In the five years since Project Jupyter launched, it has fundamentally disrupted the way that instructors teach just about every academic discipline, from mathematics to music. As the new “Teaching and Learning With Jupyter” e-book makes clear, all of the various elements supporting Project Jupyter – especially the Jupyter Notebook software tools – are helping to create a new approach to teaching that uses code as a fundamental part of the classroom experience. In fact, it is possible to make the argument that Jupyter is taking over as the computational front-end for learning and research.
In many ways, what has made the explosion of popularity around Jupyter possible is the data analysis and computation revolution. It’s almost impossible to read a story about technology without hearing about Big Data or the Learn to Code movement. As a result, nearly every academic discipline is remaking itself in order to integrate data analysis and computation as central to the way students learn. Computational thinking is no longer a separate discipline – it is now something that is deeply integrated into every academic discipline.
This new focus on data has changed the classroom experience. For example, in any class that decides to adopt Jupyter notebooks, students would no longer use traditional textbooks. Instead, they would be using dynamic, online “notebooks” that support executable code, mathematical equations, data visualizations, and narrative text.

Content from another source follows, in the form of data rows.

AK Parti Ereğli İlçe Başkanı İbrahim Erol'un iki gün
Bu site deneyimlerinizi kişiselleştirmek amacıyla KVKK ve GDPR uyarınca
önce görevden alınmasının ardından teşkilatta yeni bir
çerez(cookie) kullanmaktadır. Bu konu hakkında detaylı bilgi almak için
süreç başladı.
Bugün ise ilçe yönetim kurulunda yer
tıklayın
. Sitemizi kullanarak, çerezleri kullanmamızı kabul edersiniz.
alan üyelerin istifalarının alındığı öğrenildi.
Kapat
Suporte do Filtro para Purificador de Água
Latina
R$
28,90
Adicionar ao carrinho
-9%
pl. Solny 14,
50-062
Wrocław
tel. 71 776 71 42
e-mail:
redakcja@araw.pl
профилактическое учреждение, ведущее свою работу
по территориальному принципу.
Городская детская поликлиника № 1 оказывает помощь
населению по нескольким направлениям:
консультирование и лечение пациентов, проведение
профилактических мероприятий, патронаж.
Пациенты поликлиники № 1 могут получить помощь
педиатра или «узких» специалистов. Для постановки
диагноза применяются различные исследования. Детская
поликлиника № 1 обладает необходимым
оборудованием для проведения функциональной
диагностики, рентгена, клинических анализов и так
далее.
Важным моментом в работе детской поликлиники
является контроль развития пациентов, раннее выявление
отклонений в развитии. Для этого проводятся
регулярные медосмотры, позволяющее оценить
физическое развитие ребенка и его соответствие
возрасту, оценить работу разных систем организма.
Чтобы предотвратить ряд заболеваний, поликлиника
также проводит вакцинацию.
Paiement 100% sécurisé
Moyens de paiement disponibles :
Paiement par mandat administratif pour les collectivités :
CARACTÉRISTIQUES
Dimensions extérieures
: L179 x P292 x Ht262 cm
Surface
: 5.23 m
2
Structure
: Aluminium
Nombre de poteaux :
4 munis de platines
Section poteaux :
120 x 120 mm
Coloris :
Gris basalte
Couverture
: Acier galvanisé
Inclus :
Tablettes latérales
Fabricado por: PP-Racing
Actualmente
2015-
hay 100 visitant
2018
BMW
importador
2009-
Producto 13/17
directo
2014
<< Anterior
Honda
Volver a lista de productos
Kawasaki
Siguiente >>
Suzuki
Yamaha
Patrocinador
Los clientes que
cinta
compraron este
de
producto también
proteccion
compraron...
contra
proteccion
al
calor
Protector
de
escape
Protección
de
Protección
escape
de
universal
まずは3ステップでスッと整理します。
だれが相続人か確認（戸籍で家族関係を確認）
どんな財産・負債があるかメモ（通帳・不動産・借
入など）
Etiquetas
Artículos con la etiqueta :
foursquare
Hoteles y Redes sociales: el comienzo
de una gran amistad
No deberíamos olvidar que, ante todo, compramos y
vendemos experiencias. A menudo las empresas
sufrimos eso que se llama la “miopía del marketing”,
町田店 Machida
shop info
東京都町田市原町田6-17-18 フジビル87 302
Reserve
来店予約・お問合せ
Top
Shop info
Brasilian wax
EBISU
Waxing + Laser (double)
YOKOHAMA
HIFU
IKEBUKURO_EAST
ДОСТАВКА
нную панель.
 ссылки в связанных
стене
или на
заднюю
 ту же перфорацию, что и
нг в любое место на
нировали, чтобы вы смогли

This helps to make any class more interactive, more dynamic, and more relevant.
For example, in an Economics class using Jupyter notebooks, a section on GDP growth might include traditional text narrative about how GDP growth is calculated and why it is important, together with data visualizations of GDP growth comparisons, and short snippets of code that could be used to run hypothetical growth scenarios for different nations. All of a sudden, a course that might have put many students to sleep just 15 minutes into a traditional 50-minute lecture has them busily executing code to see what GDP growth might look like over the next decade in nations around the world, from America to Zimbabwe.

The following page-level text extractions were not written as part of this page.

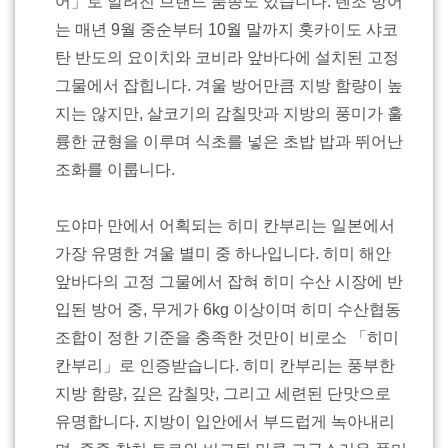
어」로 알려진 브랜드 품종도 있습니다. 텐조 방어
는 매년 9월 중순부터 10월 말까지 홋카이도 샤코
탄 반도의 요이치와 코비라 앞바다에 설치된 고정
그물에서 잡힙니다. 겨울 방어만큼 지방 함량이 높
지는 않지만, 살코기의 감칠맛과 지방의 풍미가 훌
륭한 균형을 이루며 식초를 넣은 초밥 밥과 뛰어난
조화를 이룹니다.
도야마 만에서 어획되는 히미 칸부리는 일본에서
가장 유명한 겨울 별미 중 하나입니다. 히미 해안
앞바다의 고정 그물에서 잡혀 히미 수산 시장에 반
입된 방어 중, 무게가 6kg 이상이며 히미 수산협동
조합이 정한 기준을 충족한 것만이 비로소 「히미
칸부리」로 인증받습니다. 히미 칸부리는 풍부한
지방 함량, 깊은 감칠맛, 그리고 세련된 단맛으로
유명합니다. 지방이 입안에서 부드럽게 녹아내리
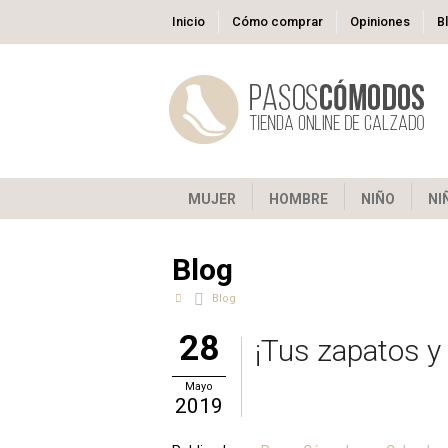
Inicio
Cómo comprar
Opiniones
B
MUJER
HOMBRE
NIÑO
NI
Blog
Blog
28
¡Tus zapatos y
Mayo
2019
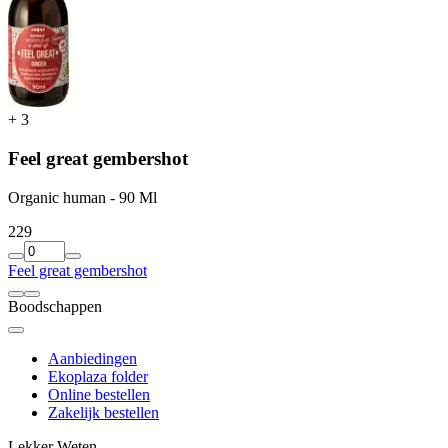
+
3
Feel great gembershot
Organic human - 90 Ml
2
29
Feel great gembershot
Boodschappen
Aanbiedingen
Ekoplaza folder
Online bestellen
Zakelijk bestellen
Lekker Weten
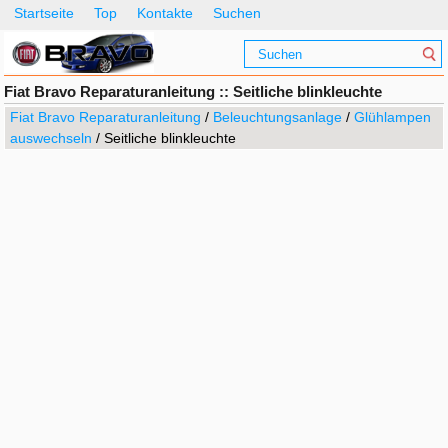
Startseite
Top
Kontakte
Suchen
Fiat Bravo Reparaturanleitung :: Seitliche blinkleuchte
Fiat Bravo Reparaturanleitung
/
Beleuchtungsanlage
/
Glühlampen
auswechseln
/ Seitliche blinkleuchte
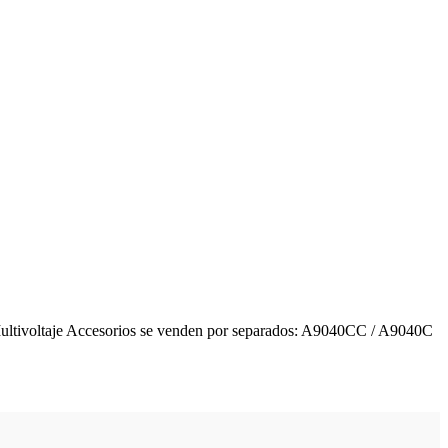
ltivoltaje Accesorios se venden por separados: A9040CC / A9040C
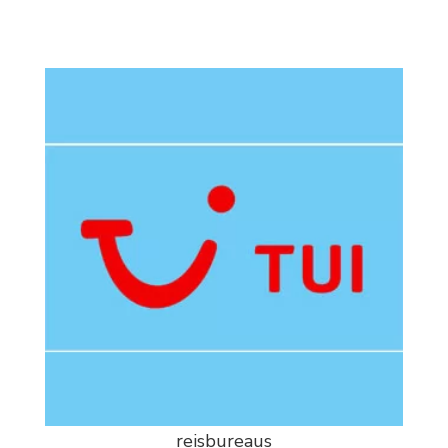
reisbureaus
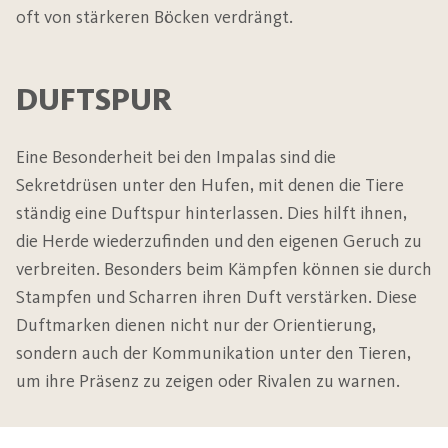
oft von stärkeren Böcken verdrängt.
DUFTSPUR
Eine Besonderheit bei den Impalas sind die
Sekretdrüsen unter den Hufen, mit denen die Tiere
ständig eine Duftspur hinterlassen. Dies hilft ihnen,
die Herde wiederzufinden und den eigenen Geruch zu
verbreiten. Besonders beim Kämpfen können sie durch
Stampfen und Scharren ihren Duft verstärken. Diese
Duftmarken dienen nicht nur der Orientierung,
sondern auch der Kommunikation unter den Tieren,
um ihre Präsenz zu zeigen oder Rivalen zu warnen.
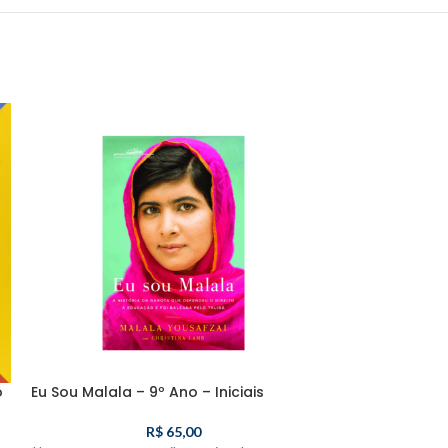
o
Eu Sou Malala – 9º Ano – Iniciais
Inglês – 8º Ano 
R$
65,00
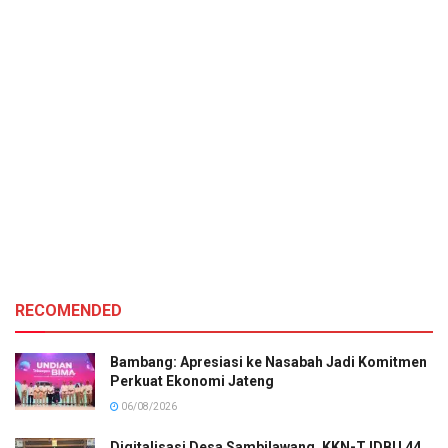
RECOMENDED
Bambang: Apresiasi ke Nasabah Jadi Komitmen
Perkuat Ekonomi Jateng
06/08/2026
Digitalisasi Desa Sambilawang, KKN-T IDBU 44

And, according to the authors of the “Teaching and Learning With Jupyter” e-book, this same type of scenario is happening in nearly every single academic discipline. While many people might assume that data analysis is relevant only for traditional quantitative fields – such as mathematics, physics, or computer science, the e-book illustrates that courses not typically known for their data analysis component are also embracing the Jupyter teaching revolution. For example, journalism courses have morphed into “data journalism” courses, where students learn to back up their journalistic reporting with data. Politics classes are transforming into data-based policy analysis courses, where students can actually see the potential impact of their policies by executing computer code. And, in the same way, a health science course can be transformed into much more of an interactive, computational thinking course.
One of the most profound insights of the “Teaching and Learning With Jupyter” e-book is when the book’s authors (a team of academics led by George Washington University associate professor Lorena A. Barba) discuss how and why the Jupyter interactive computing movement has managed to generate so much momentum in such a short period of time. As they see it, Jupyter is a great example of a new, twenty-first-century genre that merges the open-source software movement with the open-access teaching movement.

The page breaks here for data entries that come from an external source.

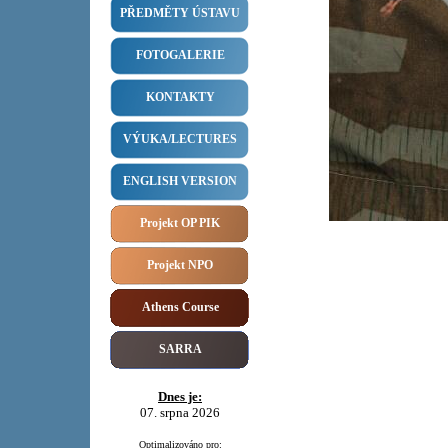
PŘEDMĚTY ÚSTAVU
FOTOGALERIE
KONTAKTY
VÝUKA/LECTURES
ENGLISH VERSION
Projekt OP PIK
Projekt NPO
Athens Course
SARRA
Dnes je:
07. srpna 2026
Optimalizováno pro:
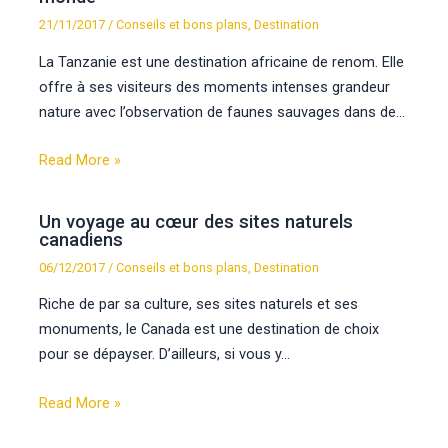
21/11/2017
/
Conseils et bons plans
,
Destination
La Tanzanie est une destination africaine de renom. Elle
offre à ses visiteurs des moments intenses grandeur
nature avec l’observation de faunes sauvages dans de…
Read More »
Un voyage au cœur des sites naturels
canadiens
06/12/2017
/
Conseils et bons plans
,
Destination
Riche de par sa culture, ses sites naturels et ses
monuments, le Canada est une destination de choix
pour se dépayser. D’ailleurs, si vous y…
Read More »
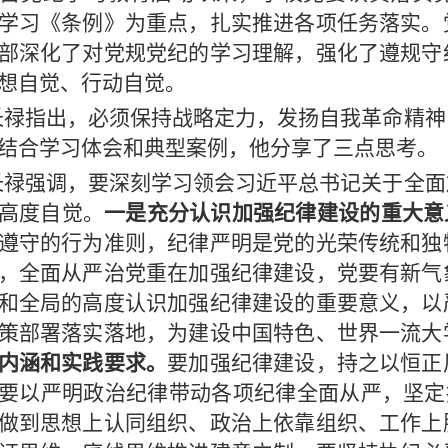
学习《条例》为重点，扎实推进各项任务落实。
部深化了对党规党纪的学习理解，强化了遵规守
想自觉、行动自觉。
长禄指出，必须保持战略定力，发扬自我革命精神
结合学习体会和典型案例，他分享了三点思考。
长禄强调，要深刻学习领会习近平总书记关于全面
高度自觉。
一是充分认识加强纪律建设的重大意
遵守的行为准则，纪律严明是党的光荣传统和独
，全面从严治党重在加强纪律建设，党要有新气
和全局的高度认识加强纪律建设的重要意义，以
策部署落实落地，为建设中国特色、世界一流大
内涵和实践要求。
要加强纪律建设，持之以恒正
要以严明政治纪律带动各项纪律全面从严，坚定拥
做到思想上认同组织、政治上依靠组织、工作上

In the period from 2013 to 2014, these two worlds collided. Before that time, open-source software had been phenomenally popular in the private sector as a way of enabling development teams to scale projects very quickly by using code already available in the public domain. And, thanks to the growth of the Internet, course instructors were already making their course materials widely available on the Internet. These instructors might have used open-source software during the teaching of their courses – but they were not using this software to build and develop courses from scratch, or to create “living documents” that could replace traditional textbooks. That all changed with Jupyter.
So, it’s arguable that the single greatest contribution made by Jupyter is bringing these two worlds together. That led to the creation of the entire Jupyter ecosystem, which includes a collection of standards, a community, and a set of software tools. Instructors, in many ways, are turning into software developers, able to leverage all the tools and approaches of open source software to create open-source courses.
And, with such a strong ecosystem around Jupyter, it became possible to include other players as well. All of a sudden, a major university could turn to their provider of e-learning infrastructure and ask them to include support for Jupyter notebooks as well. This naturally led to the development of even more tools for educators, such as auto-grading for coding assignments included within Jupyter notebooks.
According to the authors of the Jupyter e-book, every Jupyter notebook should be thought of as a “living document.” Courses should not be static creations that are created, developed, and followed the same way by every instructor. Instead, they should be dynamic and evolving, informed by the lessons and insights of the Jupyter learning community around a particular discipline.
To make that point clear, the authors provide plenty of advice, tips, and practical insights on how to start using Jupyter in education. And, to highlight their approach to “open source” and “open access,” they are actually hosting the book on Github. In short, the same open-source destination used by developers to host code is now being used by professors and instructors to host their academic materials! And the book was actually produced using a “book sprint,” modeled on the traditional software sprint.
After reading “Teaching and Learning With Jupyter,” it will be clear that the educational world is transforming itself right before our very eyes. All the major trends of the past five years – including Big Data and the Learn to Code movement – are combining to create a major source of disruption in academia. As a result, Jupyter really is taking over as the computational front-end for learning and research in many of the top universities around the nation.